======== SOURCE DATA ========

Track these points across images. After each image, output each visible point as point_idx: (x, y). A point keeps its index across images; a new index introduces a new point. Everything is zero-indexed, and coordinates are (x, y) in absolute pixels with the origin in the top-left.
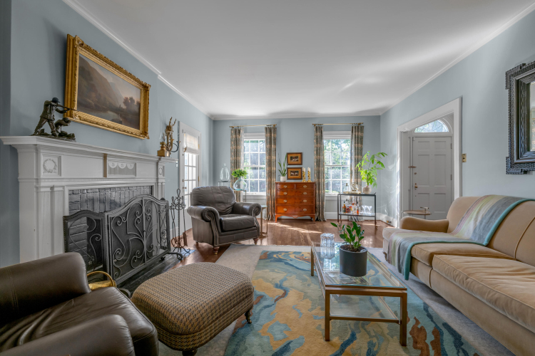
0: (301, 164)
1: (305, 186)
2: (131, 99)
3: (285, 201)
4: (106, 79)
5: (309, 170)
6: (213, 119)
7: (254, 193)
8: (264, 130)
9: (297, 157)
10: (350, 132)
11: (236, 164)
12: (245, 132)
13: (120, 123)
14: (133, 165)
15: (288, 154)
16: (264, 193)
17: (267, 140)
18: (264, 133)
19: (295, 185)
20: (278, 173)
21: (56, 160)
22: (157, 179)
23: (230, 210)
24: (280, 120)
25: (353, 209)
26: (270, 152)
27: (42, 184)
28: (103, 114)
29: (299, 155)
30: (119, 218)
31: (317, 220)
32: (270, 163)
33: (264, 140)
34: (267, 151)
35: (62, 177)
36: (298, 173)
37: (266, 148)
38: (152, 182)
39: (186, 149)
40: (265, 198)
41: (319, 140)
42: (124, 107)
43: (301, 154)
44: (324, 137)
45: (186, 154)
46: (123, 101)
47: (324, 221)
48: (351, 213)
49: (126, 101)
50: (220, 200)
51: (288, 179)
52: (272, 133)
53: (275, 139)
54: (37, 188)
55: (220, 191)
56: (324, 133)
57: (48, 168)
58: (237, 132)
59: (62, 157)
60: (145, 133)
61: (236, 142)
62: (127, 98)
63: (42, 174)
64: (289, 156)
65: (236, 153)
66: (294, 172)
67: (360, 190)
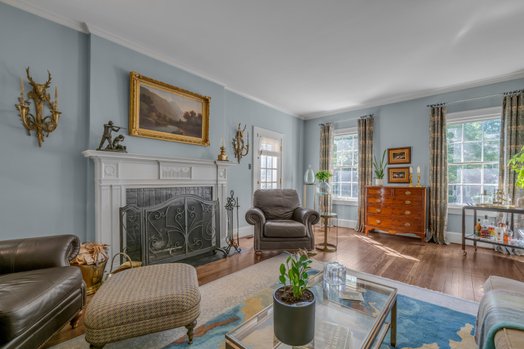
0: (410, 163)
1: (408, 193)
2: (193, 113)
3: (379, 211)
4: (165, 100)
5: (419, 170)
6: (303, 118)
7: (346, 198)
8: (357, 124)
9: (402, 154)
10: (501, 108)
11: (325, 165)
12: (336, 128)
13: (181, 134)
14: (188, 169)
15: (389, 150)
16: (356, 199)
17: (360, 135)
18: (357, 128)
19: (393, 191)
20: (374, 175)
21: (115, 167)
22: (217, 181)
23: (290, 214)
24: (380, 108)
25: (496, 232)
26: (364, 149)
27: (103, 184)
28: (163, 128)
29: (406, 151)
30: (157, 212)
31: (432, 241)
32: (364, 163)
33: (357, 135)
34: (359, 148)
35: (120, 178)
36: (403, 174)
37: (359, 144)
38: (212, 184)
39: (261, 152)
40: (357, 205)
41: (438, 126)
42: (184, 120)
43: (409, 149)
44: (448, 122)
45: (263, 157)
46: (183, 115)
47: (444, 244)
48: (492, 239)
49: (186, 115)
50: (278, 203)
51: (389, 182)
52: (367, 127)
53: (371, 133)
54: (100, 186)
55: (281, 194)
56: (447, 116)
57: (108, 173)
58: (326, 129)
59: (120, 164)
60: (206, 141)
61: (326, 141)
62: (187, 113)
63: (103, 176)
64: (392, 153)
65: (325, 153)
66: (399, 174)
67: (513, 202)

========

▶ [WORK TO COMPLETE]: Format every line of the rows above as a Markdown table with the columns "Num" and "Line", numbering the lines in order and leaving out blank lines and the pictures.

▶ [REPLY TO THE EXERCISE]:
| Num | Line |
|---|---|
| 1 | Track these points across images. After each image, output each visible point as point_idx: (x, y). A point keeps its index across images; a new index introduces a new point. Everything is zero-indexed, and coordinates are (x, y) in absolute pixels with the origin in the top-left. |
| 2 | 0: (301, 164) |
| 3 | 1: (305, 186) |
| 4 | 2: (131, 99) |
| 5 | 3: (285, 201) |
| 6 | 4: (106, 79) |
| 7 | 5: (309, 170) |
| 8 | 6: (213, 119) |
| 9 | 7: (254, 193) |
| 10 | 8: (264, 130) |
| 11 | 9: (297, 157) |
| 12 | 10: (350, 132) |
| 13 | 11: (236, 164) |
| 14 | 12: (245, 132) |
| 15 | 13: (120, 123) |
| 16 | 14: (133, 165) |
| 17 | 15: (288, 154) |
| 18 | 16: (264, 193) |
| 19 | 17: (267, 140) |
| 20 | 18: (264, 133) |
| 21 | 19: (295, 185) |
| 22 | 20: (278, 173) |
| 23 | 21: (56, 160) |
| 24 | 22: (157, 179) |
| 25 | 23: (230, 210) |
| 26 | 24: (280, 120) |
| 27 | 25: (353, 209) |
| 28 | 26: (270, 152) |
| 29 | 27: (42, 184) |
| 30 | 28: (103, 114) |
| 31 | 29: (299, 155) |
| 32 | 30: (119, 218) |
| 33 | 31: (317, 220) |
| 34 | 32: (270, 163) |
| 35 | 33: (264, 140) |
| 36 | 34: (267, 151) |
| 37 | 35: (62, 177) |
| 38 | 36: (298, 173) |
| 39 | 37: (266, 148) |
| 40 | 38: (152, 182) |
| 41 | 39: (186, 149) |
| 42 | 40: (265, 198) |
| 43 | 41: (319, 140) |
| 44 | 42: (124, 107) |
| 45 | 43: (301, 154) |
| 46 | 44: (324, 137) |
| 47 | 45: (186, 154) |
| 48 | 46: (123, 101) |
| 49 | 47: (324, 221) |
| 50 | 48: (351, 213) |
| 51 | 49: (126, 101) |
| 52 | 50: (220, 200) |
| 53 | 51: (288, 179) |
| 54 | 52: (272, 133) |
| 55 | 53: (275, 139) |
| 56 | 54: (37, 188) |
| 57 | 55: (220, 191) |
| 58 | 56: (324, 133) |
| 59 | 57: (48, 168) |
| 60 | 58: (237, 132) |
| 61 | 59: (62, 157) |
| 62 | 60: (145, 133) |
| 63 | 61: (236, 142) |
| 64 | 62: (127, 98) |
| 65 | 63: (42, 174) |
| 66 | 64: (289, 156) |
| 67 | 65: (236, 153) |
| 68 | 66: (294, 172) |
| 69 | 67: (360, 190) |
| 70 | 0: (410, 163) |
| 71 | 1: (408, 193) |
| 72 | 2: (193, 113) |
| 73 | 3: (379, 211) |
| 74 | 4: (165, 100) |
| 75 | 5: (419, 170) |
| 76 | 6: (303, 118) |
| 77 | 7: (346, 198) |
| 78 | 8: (357, 124) |
| 79 | 9: (402, 154) |
| 80 | 10: (501, 108) |
| 81 | 11: (325, 165) |
| 82 | 12: (336, 128) |
| 83 | 13: (181, 134) |
| 84 | 14: (188, 169) |
| 85 | 15: (389, 150) |
| 86 | 16: (356, 199) |
| 87 | 17: (360, 135) |
| 88 | 18: (357, 128) |
| 89 | 19: (393, 191) |
| 90 | 20: (374, 175) |
| 91 | 21: (115, 167) |
| 92 | 22: (217, 181) |
| 93 | 23: (290, 214) |
| 94 | 24: (380, 108) |
| 95 | 25: (496, 232) |
| 96 | 26: (364, 149) |
| 97 | 27: (103, 184) |
| 98 | 28: (163, 128) |
| 99 | 29: (406, 151) |
| 100 | 30: (157, 212) |
| 101 | 31: (432, 241) |
| 102 | 32: (364, 163) |
| 103 | 33: (357, 135) |
| 104 | 34: (359, 148) |
| 105 | 35: (120, 178) |
| 106 | 36: (403, 174) |
| 107 | 37: (359, 144) |
| 108 | 38: (212, 184) |
| 109 | 39: (261, 152) |
| 110 | 40: (357, 205) |
| 111 | 41: (438, 126) |
| 112 | 42: (184, 120) |
| 113 | 43: (409, 149) |
| 114 | 44: (448, 122) |
| 115 | 45: (263, 157) |
| 116 | 46: (183, 115) |
| 117 | 47: (444, 244) |
| 118 | 48: (492, 239) |
| 119 | 49: (186, 115) |
| 120 | 50: (278, 203) |
| 121 | 51: (389, 182) |
| 122 | 52: (367, 127) |
| 123 | 53: (371, 133) |
| 124 | 54: (100, 186) |
| 125 | 55: (281, 194) |
| 126 | 56: (447, 116) |
| 127 | 57: (108, 173) |
| 128 | 58: (326, 129) |
| 129 | 59: (120, 164) |
| 130 | 60: (206, 141) |
| 131 | 61: (326, 141) |
| 132 | 62: (187, 113) |
| 133 | 63: (103, 176) |
| 134 | 64: (392, 153) |
| 135 | 65: (325, 153) |
| 136 | 66: (399, 174) |
| 137 | 67: (513, 202) |